La legge di Stabilità ha introdotto il canone Rai in bolletta. L’importo è stato ridotto da 113,5 a 100 euro. La cifra verrà addebitata a rate nelle bollette della luce relative ai mesi da gennaio ad ottobre (10 euro al mese) – e per questa ragione non riceveremo più il bollettino per pagare il canone. Per il 2016 verranno addebitati 70 euro nella bolletta relativi al mese di luglio – e ci saranno da pagare dieci euro al mese in agosto, settembre ed ottobre. Il canone deve essere pagato “da  chiunque detenga uno o più apparecchi atti o adattabili alla ricezione delle trasmissioni radiotelevisive indipendentemente dalla qualità o dalla quantità del relativo utilizzo” relativamente alla casa di residenza sia essa di proprietà o in affitto.

Ciò significa che devo pagare il canone anche se non guardo mai la Rai. Tale obbligo resta anche se ho la residenza in un paese estero - a condizione che disponga anche di un’abitazione in Italia all’interno della quale ci sia un apparecchio televisivo -, o se uso il televisore solo come monitor per il computer o per vedere videocassette. Il canone è da pagare solo una volta per la televisioni/le televisioni detenuta/detenute nella propria residenza. Non c’è niente da pagare per un’eventuale seconda casa.

Se avete un’utenza elettrica ma non avete un televisore potete evitare il versamento automatico del canone in bolletta con un’autocertificazione all’Agenzia delle Entrate – Direzione Provinciale I di Torino, Ufficio Territoriale di Torino 1, Sportello S.A.T., C.P. 22, 10121 Torino (To), Indirizzo pec: cp22.sat@postacertificata.rai.it (solo da PEC). Fino ad ora non sono ancora state definite le modalità di tale comunicazione, che comunque dovrà essere inviata ogni anno. Dovete fare attenzione, in caso di domiciliazione bancaria del pagamento della bolletta elettrica verrà addebitata anche la quota di canone Rai. Non è più prevista dalla legge la disdetta per suggellamento.

Non dobbiamo pagare il canone se nella nostra residenza abbiamo solo radio – l’esenzione per questo apparecchio è arrivata nel 1998, grazie alla legge 449/1997 (articolo 24, comma 14) – o computer che non abbiano un sintonizzatore tv. Il pc non sono assoggettabili al canone se consentono l’ascolto o la visione dei programmi radiotelevisivi via internet. Allo stesso modo non sono tenuti a pagare i contribuenti di età pari o superiore a 75 anni con un reddito proprio e del coniuge che non supera complessivamente 6.713,98 euro all’anno. Una parte delle maggiori entrate del canone dovrebbe essere destinata, dal 2016 al 2018, a innalzare la soglia di esenzione ad 8.000 euro.

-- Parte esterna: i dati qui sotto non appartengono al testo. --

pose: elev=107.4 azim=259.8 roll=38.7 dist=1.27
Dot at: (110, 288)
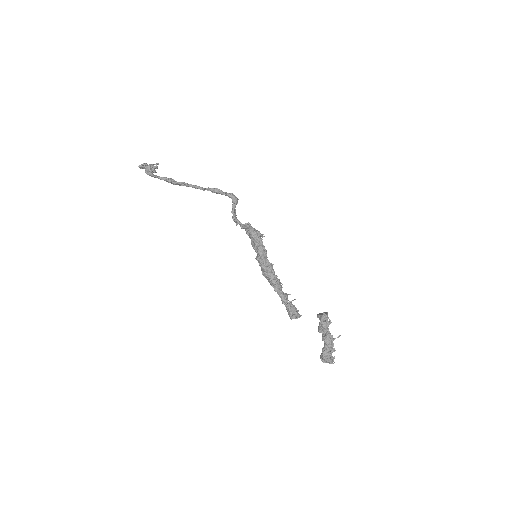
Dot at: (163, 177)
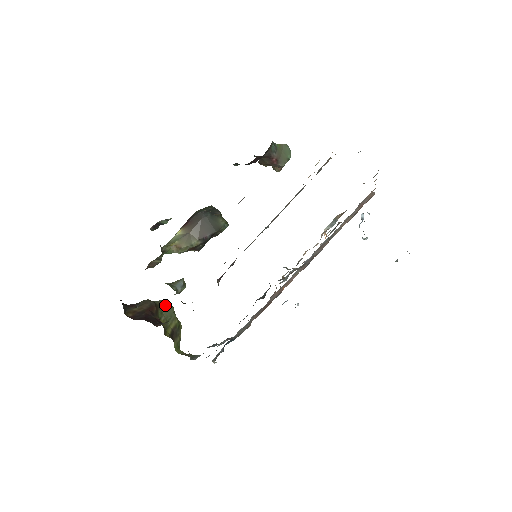
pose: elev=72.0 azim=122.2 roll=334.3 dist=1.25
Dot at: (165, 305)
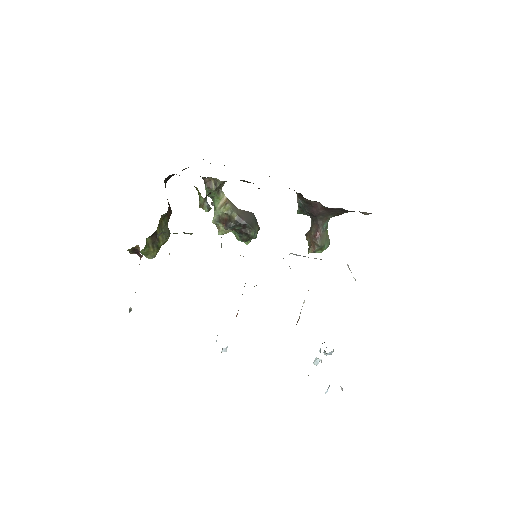
Dot at: (169, 230)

Per ottenere tale esenzione è necessario ogni anno presentare il modulo di dichiarazione sostitutiva (ai sensi degli artt. 46 e 47 del D.P.R. 28 dicembre 2000, n. 445) che può essere scaricato dal sito Internet dell’Agenzia delle Entrate. Altri casi di esenzione riguardano gli agenti diplomatici e consolari stranieri accreditati in Italia – sono esonerati dall’obbligo di pagare il canone Rai se nel paese da loro rappresentato i nostri rappresentanti diplomatici ivi accreditati godano di uguale trattamento -, ed i militari di cittadinanza straniera appartenenti alle forze armate della Nato di stanza in Italia – che possono ottenere l’esonero dal pagamento del canone scrivendo al S.A.T., ed allegando la dichiarazione del Comando da cui dipende l’interessato o l’autocertificazione attestante l’appartenenza alle Forze armate della NATO.

Per quanto riguarda le Forze Armate italiane, l’esenzione è prevista solo gli Ospedali militari, le Case del soldato e le Sale convegno dei militari delle Forze armate. La detenzione del televisore all’interno di un alloggio privato, anche se situato dentro le strutture militari, non esonera dal pagamento del canone Rai. Esenzioni per Rivenditori e riparatori TV

A seguito della risoluzione della Direzione Centrale Normativa e Contenzioso dell’Agenzia delle Entrate n. 2003/79447 del 29 luglio 2003, sono esonerate dal pagamento del canone le imprese che esercitano l’attività’ di riparazione o commercializzazione di apparecchiature di ricezione radio televisiva. Per regolarizzare la propria posizione la Rai ha provveduto nell’anno 2003 ad inviare agli interessati un questionario da compilare e restituire alla sede Rai di competenza.